*** Seçilmiş Metin ***

Bizi Takip Edin

AVRUPA

Katar ve Amerikan gazı Avrupa’yı kurtarır mı?

Yayınlanma

Avrupa Birliği’nin (AB) büyük ölçüde ortaklaşa olarak Rusya’dan doğalgaz tedarikini azaltması, bölgenin GSYİH’sinde toplu bir çöküşe ve özellikle enerji yoğun ağır sanayinin büyük bir darbe almasına neden oldu.

En iyi senaryolar, başta Doğu Alman sanayicilerinin üretimi 2021’e kıyasla yüzde 60 oranında azaltmak zorunda kalacağına işaret ederken, 1,5 milyondan fazla insanın da işsiz kalması muhtemel.

Bu koşullar altında AB, krizi en kısa sürede atlamak ve bu yıla dek yüzde 40 pazar payına sahip Rus gazını ikame etmek için ABD ve Katar ile sözleşmeler yapıyor.

***

Yapılacaklar ::
**a.** Avrupa'nın doğalgaz arayışını anlatan metinden, "Avrupa Birliği’nin (AB)" sözlerinin bulunduğu yerden başlayan ve "ile sözleşmeler yapıyor." sözlerinden sonra biten bölümü harfi harfine yazın.
**b.** Avrupa'nın doğalgaz arayışını anlatan metni son cümlesinin ardından sürdürün.

*** Kaynak Veriler ***

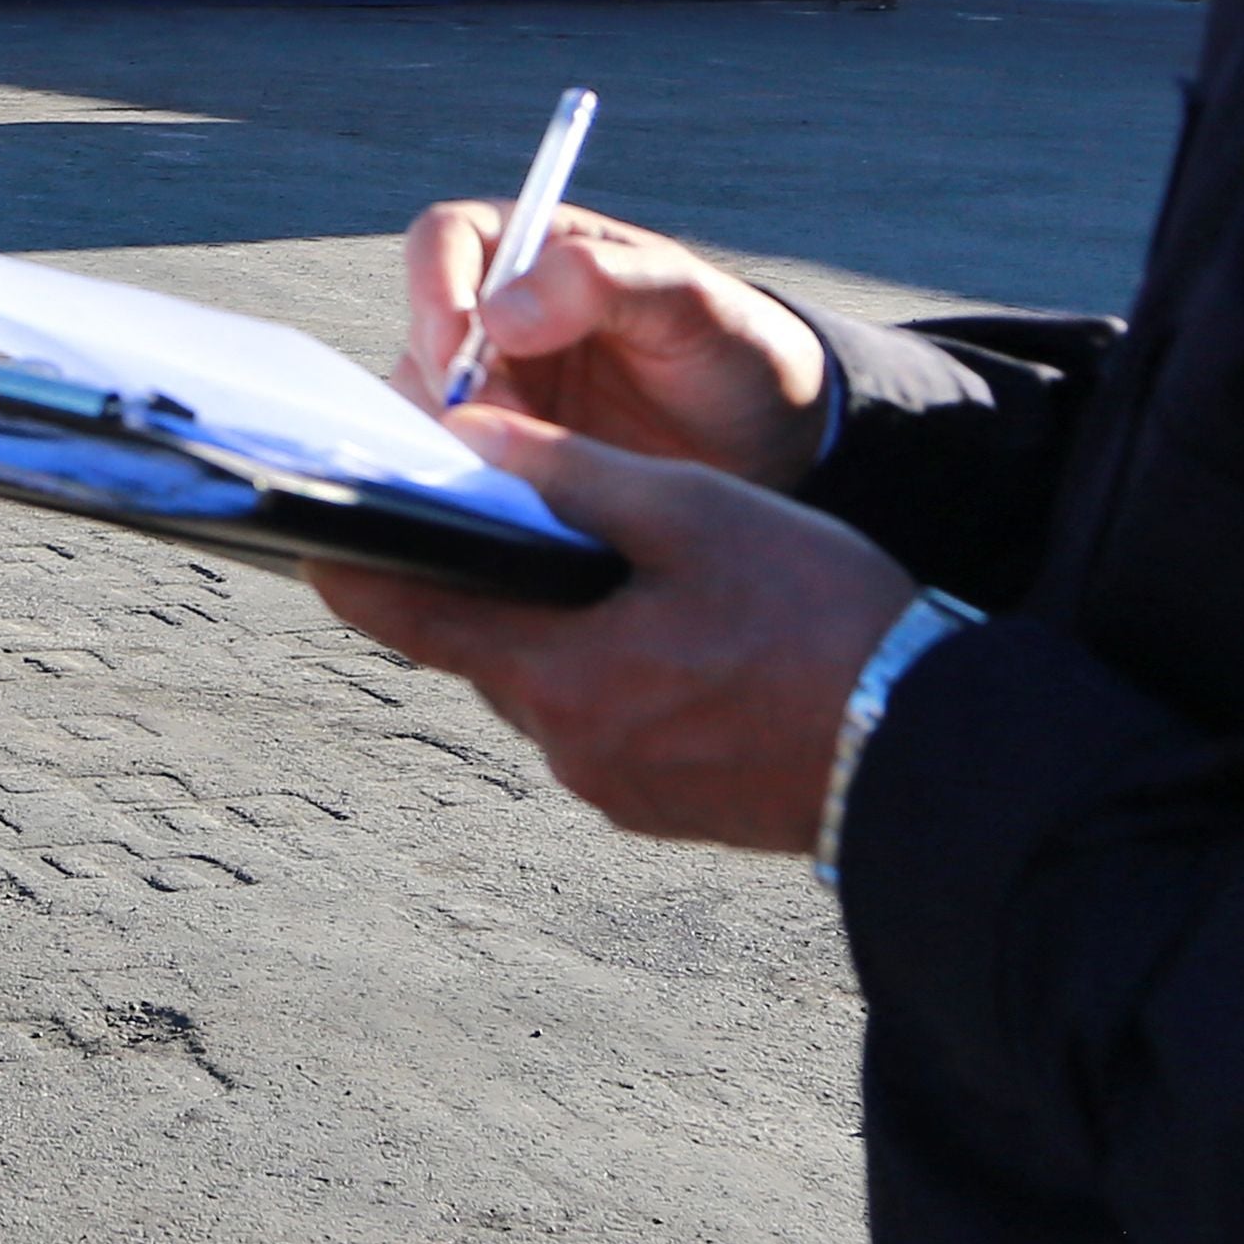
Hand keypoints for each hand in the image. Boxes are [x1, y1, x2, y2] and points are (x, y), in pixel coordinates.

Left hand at [312, 412, 915, 851]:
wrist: (938, 760)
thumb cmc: (824, 623)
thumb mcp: (696, 518)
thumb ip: (574, 478)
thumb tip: (470, 437)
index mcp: (558, 678)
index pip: (407, 620)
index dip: (352, 567)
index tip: (305, 530)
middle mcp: (570, 749)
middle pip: (480, 647)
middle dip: (475, 580)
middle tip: (477, 507)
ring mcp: (620, 788)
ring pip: (547, 682)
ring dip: (552, 623)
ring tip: (590, 554)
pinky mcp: (667, 806)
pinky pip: (605, 720)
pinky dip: (607, 666)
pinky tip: (661, 625)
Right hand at [401, 203, 832, 483]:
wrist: (773, 450)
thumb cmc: (737, 353)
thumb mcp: (692, 303)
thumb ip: (602, 281)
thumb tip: (499, 312)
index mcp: (535, 250)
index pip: (445, 240)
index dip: (435, 285)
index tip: (458, 345)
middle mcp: (498, 316)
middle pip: (422, 333)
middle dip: (446, 381)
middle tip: (501, 428)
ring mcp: (494, 391)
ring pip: (423, 406)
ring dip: (456, 441)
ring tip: (523, 474)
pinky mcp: (501, 459)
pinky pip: (452, 469)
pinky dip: (470, 484)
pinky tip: (518, 503)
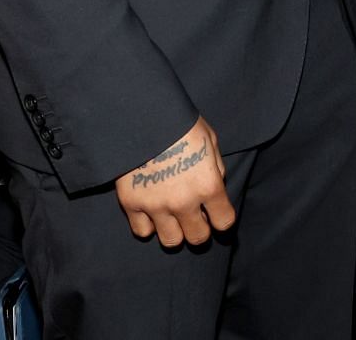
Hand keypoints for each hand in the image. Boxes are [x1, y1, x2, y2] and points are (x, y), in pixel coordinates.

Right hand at [114, 117, 234, 247]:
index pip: (224, 222)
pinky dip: (148, 224)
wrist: (141, 115)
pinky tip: (151, 210)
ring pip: (171, 240)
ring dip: (175, 231)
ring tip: (173, 216)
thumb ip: (215, 168)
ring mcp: (156, 205)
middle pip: (198, 237)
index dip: (222, 218)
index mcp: (208, 184)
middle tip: (195, 217)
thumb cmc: (180, 123)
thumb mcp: (210, 140)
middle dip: (199, 229)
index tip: (216, 212)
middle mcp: (184, 201)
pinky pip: (143, 231)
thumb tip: (216, 186)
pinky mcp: (131, 203)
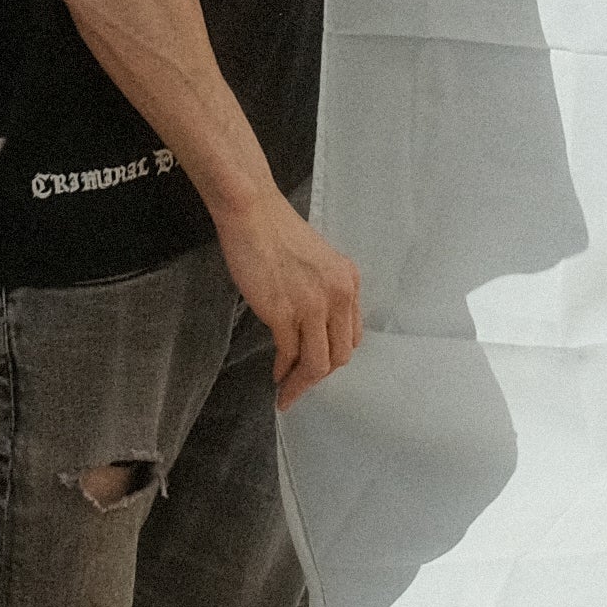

***

Alıştırma Cevapları ::
**a.**
Avrupa Birliği’nin (AB) büyük ölçüde ortaklaşa olarak Rusya’dan doğalgaz tedarikini azaltması, bölgenin GSYİH’sinde toplu bir çöküşe ve özellikle enerji yoğun ağır sanayinin büyük bir darbe almasına neden oldu.

En iyi senaryolar, başta Doğu Alman sanayicilerinin üretimi 2021’e kıyasla yüzde 60 oranında azaltmak zorunda kalacağına işaret ederken, 1,5 milyondan fazla insanın da işsiz kalması muhtemel.

Bu koşullar altında AB, krizi en kısa sürede atlamak ve bu yıla dek yüzde 40 pazar payına sahip Rus gazını ikame etmek için ABD ve Katar ile sözleşmeler yapıyor.

**b.**
Avrupa, yakın zaman önce ABD yönetiminin baskısıyla Rusya’dan Kuzey Akım 1 ve 2 üzerinden tedarik edilen görece ucuz ve uzun vadeli sözleşmelere dayanan boru hattı gazını terk etti. Geçen haftalarda boru hatlarını hedef alan sabotaj eylemleri, Kuzey Akım’ların artık – en azından uzunca bir süre – alternatif olarak var olmasına engel oldu.

AB üyeleri, şimdi pahalı sıvılaştırılmış doğalgaza (LNG) dönerek imkansızı başarmaya çalışıyor.

ABD ve Katar’ın potansiyeli

ABD, Brüksel’i Rus gazından vazgeçirmeye çalışırken kendisini garanti olarak sunsa da AB’nin talebini tam manasıyla karşılayamayacağı konusunda sinyaller vermeye başladı. Financial Times’a göre ABD’li fracking gazı (hidrolik kırılma teknolojisiyle çıkarılan gaz) tedarikçileri, Avrupa’nın bu kış enerji kriziyle başa çıkmasına yardımcı olmak için üretimi artıramayacakları konusunda şimdiden uyarı verdi.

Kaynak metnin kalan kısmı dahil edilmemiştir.